Tribune. Dans son édition du 13 avril 2019 le journal TSA rapporte : « Le ministère des Finances a annoncé ce samedi la mise en place d’un comité de veille et de suivi, chargé de suivre l’évolution des transferts en devises vers l’étranger.
Officiellement, ce comité a été créé dans le but de renforcer la vigilance en matière de transactions financières avec le reste du monde, selon le département de Mohamed Loukal, qui occupait le poste de gouverneur de la Banque d’Algérie, avant de rejoindre le gouvernement Bedoui, le 31 mars.
Ce comité est composé de hauts fonctionnaires du ministère des Finances, de représentants de la Banque d’Algérie (BA) et de représentants de la Communauté bancaire (ABEF), précise la même source ».
Il est utile de s’interroger sur la nature juridique de ce comité, les conditions de sa création et les prérogatives qu’il s’octroie au regard des dispositions de la réglementation du contrôle des changes.
Depuis 1990 et à la faveur de la loi relative à la monnaie et au crédit, la réglementation du contrôle des changes figure parmi les prérogatives qui ressortissent à la Banque d’Algérie.

⁂

▸ **Exercice court 1**
Citez à l'identique toutes les lignes de la liste ci-dessous, de la première à la dernière.
L'extrait et la liste qui suit constituent deux supports distincts.

⁂

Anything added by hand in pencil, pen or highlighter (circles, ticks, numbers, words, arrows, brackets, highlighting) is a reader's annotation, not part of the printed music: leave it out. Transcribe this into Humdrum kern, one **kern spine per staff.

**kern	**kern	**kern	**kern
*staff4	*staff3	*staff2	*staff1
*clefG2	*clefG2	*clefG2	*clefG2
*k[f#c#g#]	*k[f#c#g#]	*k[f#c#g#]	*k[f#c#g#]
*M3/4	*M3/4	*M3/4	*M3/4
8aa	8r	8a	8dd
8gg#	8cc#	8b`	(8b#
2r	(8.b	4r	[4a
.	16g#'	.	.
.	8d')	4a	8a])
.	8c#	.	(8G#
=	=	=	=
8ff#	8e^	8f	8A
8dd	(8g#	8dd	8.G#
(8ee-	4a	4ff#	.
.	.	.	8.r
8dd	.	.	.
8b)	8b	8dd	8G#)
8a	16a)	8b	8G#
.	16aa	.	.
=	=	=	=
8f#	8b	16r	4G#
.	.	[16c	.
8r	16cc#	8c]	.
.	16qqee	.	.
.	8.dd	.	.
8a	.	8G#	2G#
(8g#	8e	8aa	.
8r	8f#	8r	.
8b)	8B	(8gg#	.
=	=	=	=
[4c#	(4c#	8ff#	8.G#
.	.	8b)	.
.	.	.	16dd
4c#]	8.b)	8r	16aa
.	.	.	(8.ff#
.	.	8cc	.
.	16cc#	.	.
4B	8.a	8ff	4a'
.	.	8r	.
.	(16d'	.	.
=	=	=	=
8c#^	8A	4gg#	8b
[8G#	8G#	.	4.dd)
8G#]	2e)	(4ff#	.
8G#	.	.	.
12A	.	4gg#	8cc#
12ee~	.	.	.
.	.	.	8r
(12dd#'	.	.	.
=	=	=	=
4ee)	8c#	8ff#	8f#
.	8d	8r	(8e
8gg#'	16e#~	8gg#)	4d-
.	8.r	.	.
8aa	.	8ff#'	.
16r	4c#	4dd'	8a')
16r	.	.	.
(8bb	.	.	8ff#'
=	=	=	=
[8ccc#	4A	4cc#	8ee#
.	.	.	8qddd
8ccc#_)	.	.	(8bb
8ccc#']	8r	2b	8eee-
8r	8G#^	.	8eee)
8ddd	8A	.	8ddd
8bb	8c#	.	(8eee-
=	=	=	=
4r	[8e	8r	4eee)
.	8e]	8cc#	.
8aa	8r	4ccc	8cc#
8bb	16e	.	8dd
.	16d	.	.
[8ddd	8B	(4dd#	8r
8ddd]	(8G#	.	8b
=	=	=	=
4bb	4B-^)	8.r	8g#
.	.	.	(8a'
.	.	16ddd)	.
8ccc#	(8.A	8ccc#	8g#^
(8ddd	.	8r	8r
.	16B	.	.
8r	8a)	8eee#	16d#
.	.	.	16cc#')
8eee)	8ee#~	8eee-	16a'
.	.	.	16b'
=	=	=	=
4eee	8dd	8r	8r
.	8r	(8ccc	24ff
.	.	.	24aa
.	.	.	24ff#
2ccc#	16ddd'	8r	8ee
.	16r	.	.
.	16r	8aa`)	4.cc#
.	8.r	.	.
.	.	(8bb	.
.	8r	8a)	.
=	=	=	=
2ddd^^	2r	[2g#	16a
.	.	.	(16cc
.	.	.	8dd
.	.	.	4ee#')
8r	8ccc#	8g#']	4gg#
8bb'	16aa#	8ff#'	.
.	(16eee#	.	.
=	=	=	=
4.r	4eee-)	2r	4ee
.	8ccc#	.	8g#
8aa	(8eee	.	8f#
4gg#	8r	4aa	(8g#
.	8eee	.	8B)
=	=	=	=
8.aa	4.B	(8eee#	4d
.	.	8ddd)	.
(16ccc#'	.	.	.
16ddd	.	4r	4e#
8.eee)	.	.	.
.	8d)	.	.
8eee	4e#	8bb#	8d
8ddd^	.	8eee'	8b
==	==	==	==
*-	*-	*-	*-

⁂

▸ **Exercice court 2**
D'après l'extrait, de qui se compose le comité de veille et de suivi ?

▸ **Bonne réponse 1**
Anything added by hand in pencil, pen or highlighter (circles, ticks, numbers, words, arrows, brackets, highlighting) is a reader's annotation, not part of the printed music: leave it out. Transcribe this into Humdrum kern, one **kern spine per staff.

**kern	**kern	**kern	**kern
*staff4	*staff3	*staff2	*staff1
*clefG2	*clefG2	*clefG2	*clefG2
*k[f#c#g#]	*k[f#c#g#]	*k[f#c#g#]	*k[f#c#g#]
*M3/4	*M3/4	*M3/4	*M3/4
8aa	8r	8a	8dd
8gg#	8cc#	8b`	(8b#
2r	(8.b	4r	[4a
.	16g#'	.	.
.	8d')	4a	8a])
.	8c#	.	(8G#
=	=	=	=
8ff#	8e^	8f	8A
8dd	(8g#	8dd	8.G#
(8ee-	4a	4ff#	.
.	.	.	8.r
8dd	.	.	.
8b)	8b	8dd	8G#)
8a	16a)	8b	8G#
.	16aa	.	.
=	=	=	=
8f#	8b	16r	4G#
.	.	[16c	.
8r	16cc#	8c]	.
.	16qqee	.	.
.	8.dd	.	.
8a	.	8G#	2G#
(8g#	8e	8aa	.
8r	8f#	8r	.
8b)	8B	(8gg#	.
=	=	=	=
[4c#	(4c#	8ff#	8.G#
.	.	8b)	.
.	.	.	16dd
4c#]	8.b)	8r	16aa
.	.	.	(8.ff#
.	.	8cc	.
.	16cc#	.	.
4B	8.a	8ff	4a'
.	.	8r	.
.	(16d'	.	.
=	=	=	=
8c#^	8A	4gg#	8b
[8G#	8G#	.	4.dd)
8G#]	2e)	(4ff#	.
8G#	.	.	.
12A	.	4gg#	8cc#
12ee~	.	.	.
.	.	.	8r
(12dd#'	.	.	.
=	=	=	=
4ee)	8c#	8ff#	8f#
.	8d	8r	(8e
8gg#'	16e#~	8gg#)	4d-
.	8.r	.	.
8aa	.	8ff#'	.
16r	4c#	4dd'	8a')
16r	.	.	.
(8bb	.	.	8ff#'
=	=	=	=
[8ccc#	4A	4cc#	8ee#
.	.	.	8qddd
8ccc#_)	.	.	(8bb
8ccc#']	8r	2b	8eee-
8r	8G#^	.	8eee)
8ddd	8A	.	8ddd
8bb	8c#	.	(8eee-
=	=	=	=
4r	[8e	8r	4eee)
.	8e]	8cc#	.
8aa	8r	4ccc	8cc#
8bb	16e	.	8dd
.	16d	.	.
[8ddd	8B	(4dd#	8r
8ddd]	(8G#	.	8b
=	=	=	=
4bb	4B-^)	8.r	8g#
.	.	.	(8a'
.	.	16ddd)	.
8ccc#	(8.A	8ccc#	8g#^
(8ddd	.	8r	8r
.	16B	.	.
8r	8a)	8eee#	16d#
.	.	.	16cc#')
8eee)	8ee#~	8eee-	16a'
.	.	.	16b'
=	=	=	=
4eee	8dd	8r	8r
.	8r	(8ccc	24ff
.	.	.	24aa
.	.	.	24ff#
2ccc#	16ddd'	8r	8ee
.	16r	.	.
.	16r	8aa`)	4.cc#
.	8.r	.	.
.	.	(8bb	.
.	8r	8a)	.
=	=	=	=
2ddd^^	2r	[2g#	16a
.	.	.	(16cc
.	.	.	8dd
.	.	.	4ee#')
8r	8ccc#	8g#']	4gg#
8bb'	16aa#	8ff#'	.
.	(16eee#	.	.
=	=	=	=
4.r	4eee-)	2r	4ee
.	8ccc#	.	8g#
8aa	(8eee	.	8f#
4gg#	8r	4aa	(8g#
.	8eee	.	8B)
=	=	=	=
8.aa	4.B	(8eee#	4d
.	.	8ddd)	.
(16ccc#'	.	.	.
16ddd	.	4r	4e#
8.eee)	.	.	.
.	8d)	.	.
8eee	4e#	8bb#	8d
8ddd^	.	8eee'	8b
==	==	==	==
*-	*-	*-	*-

▸ **Bonne réponse 2**
De hauts fonctionnaires du ministère des Finances, de représentants de la Banque d'Algérie (BA) et de représentants de la Communauté bancaire (ABEF).